**THINGS TO DO:**
A. Answer these from the PFC interview below:
(i) Which firm was appointed as consultant on the REC–PFC merger?
(ii) How large is the borrowing plan the Board has approved?
(iii) What share of PFC's FY19 loan asset composition is T&D?
B. Copy the PFC interview word for word from "We are looking" to "total borrowing portfolio.".

**SELECTION:**
═══

Interview with chairman and managing director of PFC
During the fiscal year 2018-19, Power Finance Corporation (PFC) Ltd completed the acquisition of Rural Electrification Corporation (REC) Ltd and is now looking at a merger of the two non-banking finance companies (NBFCs). Post acquisition, the consolidated loan book has increased to Rs 5,95,877 crore, making it the largest financial player in the power sector funding. Rajeev Sharma, chairman and managing director of PFC, in a conversation with Ateeq Shaikh shares status on the stressed power assets and its diversification plans.
What’s the path ahead post REC’s acquisition?
On the directive of Ministry of Power, we have appointed Deloitte as a consultant to look into the pros and cons of the merger of REC with PFC. Once we receive the report, it will be submitted to the Ministry of Power and the government will take a final call. The decision would be based on certain logic, certain parameters to consolidate, and merger also, so that further disinvestment process can continue. I am very hopeful that they would like to close it faster.
How much would PFC borrow during 2019-20?
Already, the Board has approved the borrowing plan of Rs 80,000 crore. We will be diversifying our portfolio to also borrow from various other instruments like capital gains tax bonds, commercial papers, external commercial borrowings, etc.
Do you have any plans to borrow from the foreign markets?
We are looking at increasing the funding from the international markets, widening the low-cost 54EC bonds bucket and tying up of bank loans, etc. PFC’s foreign currency portfolio is at 10% of its total borrowings. PFC has a structured framework for currency risk management. As on March 31, 2019, 62% of PFC’s total foreign portfolio has been hedged for exchange rate risk and 87% hedging has already been done for liabilities with residual maturity up to eight years. In October 2016, our foreign currency borrowings was only 2-3% which is now at 10% and in the next two years will increase to 15-20% of the total borrowing portfolio.
Of the entire portfolio, how much per cent belongs to Transmission & Distribution alone?
In spite of the challenges in the power sector, PFC has maintained a consistent growth rate. The increase is attributable to PFC’s strategy to diversify its loan book. As regards to loan asset composition for FY19, 28% is T&D portfolio as compared to 24% in FY18. Going forward, PFC would continue to diversify its loan book. All Indian states have signed for 24×7 power for all and this target has to be achieved by all the states and most of them have started supplying 24×7 electricity. Other states require funds to strengthen their T&D system in urban and rural areas and for that PFC is a dominant player in the power sector. We will be there to help them.
What is the outlook and plans for PFC?
On the power demand front, with India’s population and GDP expected to grow in the future, energy demand is expected to rise significantly. Various government initiatives in the power sector are also bound to push demand. For instance, electrification is increasing with the support of government schemes like Deendayal Upadhyaya Gram Jyoti Yojana and Integrated Power Development Scheme. Also, an additional 28,000 mw power would be required to meet the demand created under Saubhagya. Therefore, there’s a positive demand outlook. Secondly, among the government’s top priorities is to increase the installed capacity of renewable energy to 175 gw by 2022. This will continue to provide growth opportunity for PFC. In terms of the loan portfolio, PFC’s focus would continue to be on renewable business, refinancing and on expanding its T&D portfolio. Other areas the company is exploring to diversify its loan portfolio includes funding in electrical and hydro-mechanical components related to lift irrigation, sewage treatment plants, smart cities, e-vehicle manufacturing units including charging stations, electric charging infrastructure for promoting e-vehicles, battery manufacturing units for solar projects, mini and microgrid for distributed generation, energy efficient systems like co-generation/tri-generation/combined heat and power and waste heat recovery systems. We have already sanctioned Rs 34,000 crore for electrical and hydro-mechanical components related to lift irrigation and lift irrigation schemes in Telangana and already Rs 12,000 crore has been disbursed.

═══

**SOURCE DATA:**
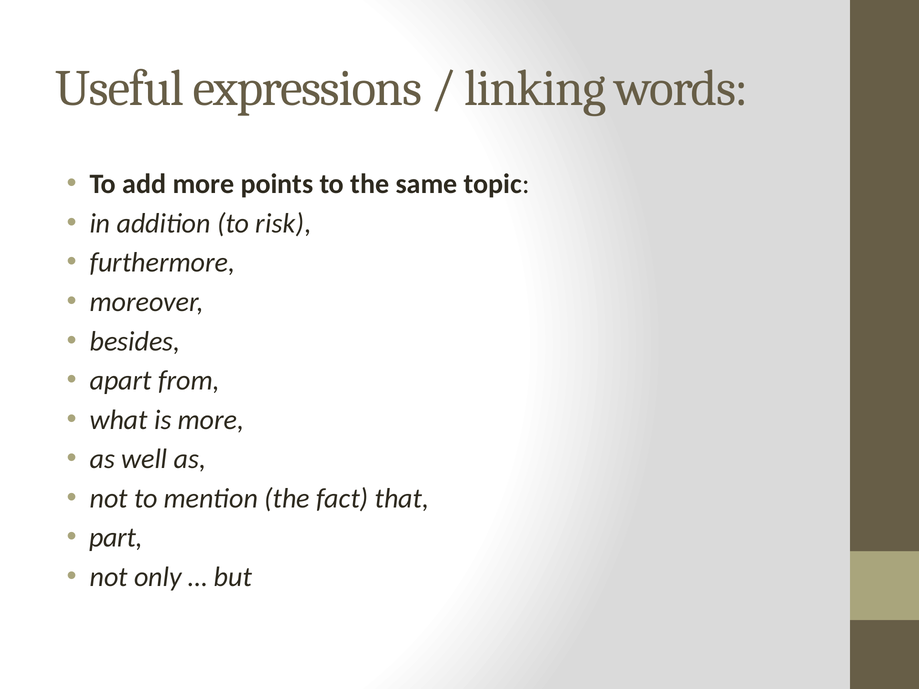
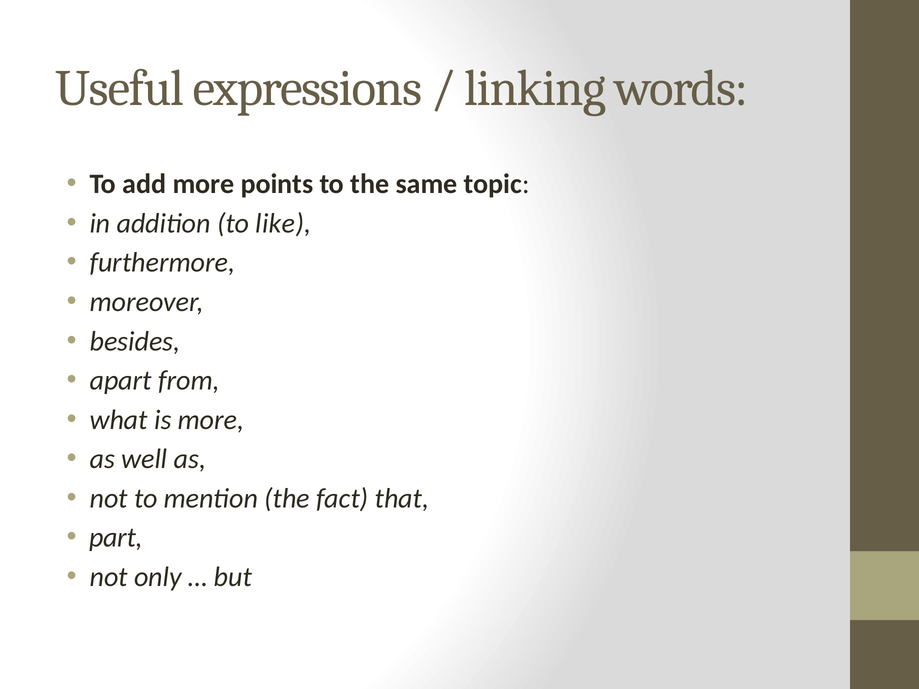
risk: risk -> like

═══

**OUTPUTS FOR THE TASKS:**
A.
(i) Deloitte
(ii) Rs 80,000 crore
(iii) 28%

B.
We are looking at increasing the funding from the international markets, widening the low-cost 54EC bonds bucket and tying up of bank loans, etc. PFC’s foreign currency portfolio is at 10% of its total borrowings. PFC has a structured framework for currency risk management. As on March 31, 2019, 62% of PFC’s total foreign portfolio has been hedged for exchange rate risk and 87% hedging has already been done for liabilities with residual maturity up to eight years. In October 2016, our foreign currency borrowings was only 2-3% which is now at 10% and in the next two years will increase to 15-20% of the total borrowing portfolio.